= Anglican Retirement Villages, Diocese of Sydney =

Not-for-profit public benevolent institution

Anglican Retirement Villages, Diocese of Sydney (ARV) was a not-for-profit public benevolent institution formed in 1959. This inception date places ARV as one of the founding entities of the social service now referred to as retirement or seniors living. ARV retained its distinctive Christian and social credentials, and served some 6000 people across community care, independent living and assisted living services. ARV merged with Anglicare Sydney in 2016.

==History==
Archbishop Howard Mowll and his wife Dorothy Mowll were instrumental in the cause to provide housing and food for missionaries returning from the overseas mission field who had neither family nor finance to support them in their retirement.

==Structure==
The organisation is owned and operated by the Anglican Diocese of Sydney, with which ARV retained strong ties, including a common mission and a central focus on evangelism.

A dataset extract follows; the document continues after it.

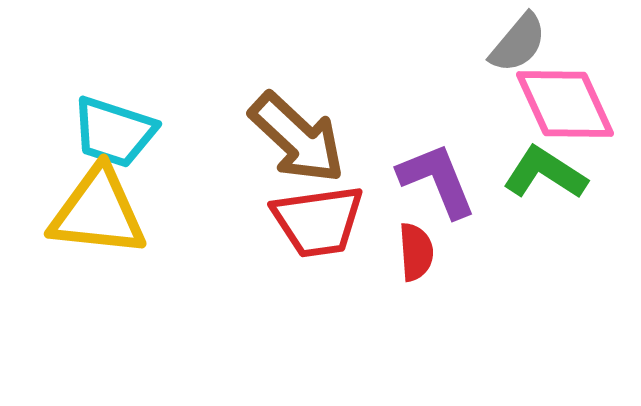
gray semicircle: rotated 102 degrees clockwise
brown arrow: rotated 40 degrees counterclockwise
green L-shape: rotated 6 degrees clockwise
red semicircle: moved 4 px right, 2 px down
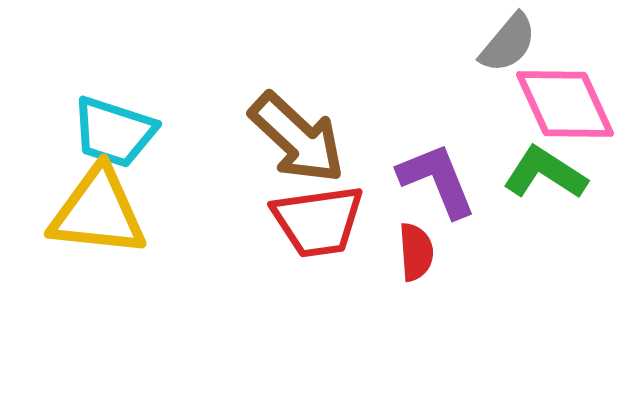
gray semicircle: moved 10 px left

The board of Anglican Retirement Villages was appointed by the Archbishop of Sydney and the synod.

==Current profile==
ARV's vision was "Reaching out, enriching lives and sharing the love of Jesus." Services were provided across Sydney in:
- Community care: including federal and state funded community programs, ARV funded programs and user pays funded programs.
- Independent living: provision of a number of managed, secure communities for seniors to age in place in, within a supported environment to ensure that wherever possible, further moves to more intensive accommodation is avoided.
- Residential care: this focuses on a number of key care needs including dementia, palliative care, rehabilitation and psycho-geriatric care.

Underpinning all care services ARV developed close working relationships with local Anglican parishes to ensure appropriate chaplaincy and Christian ministry services are visible and accessible throughout the organisation.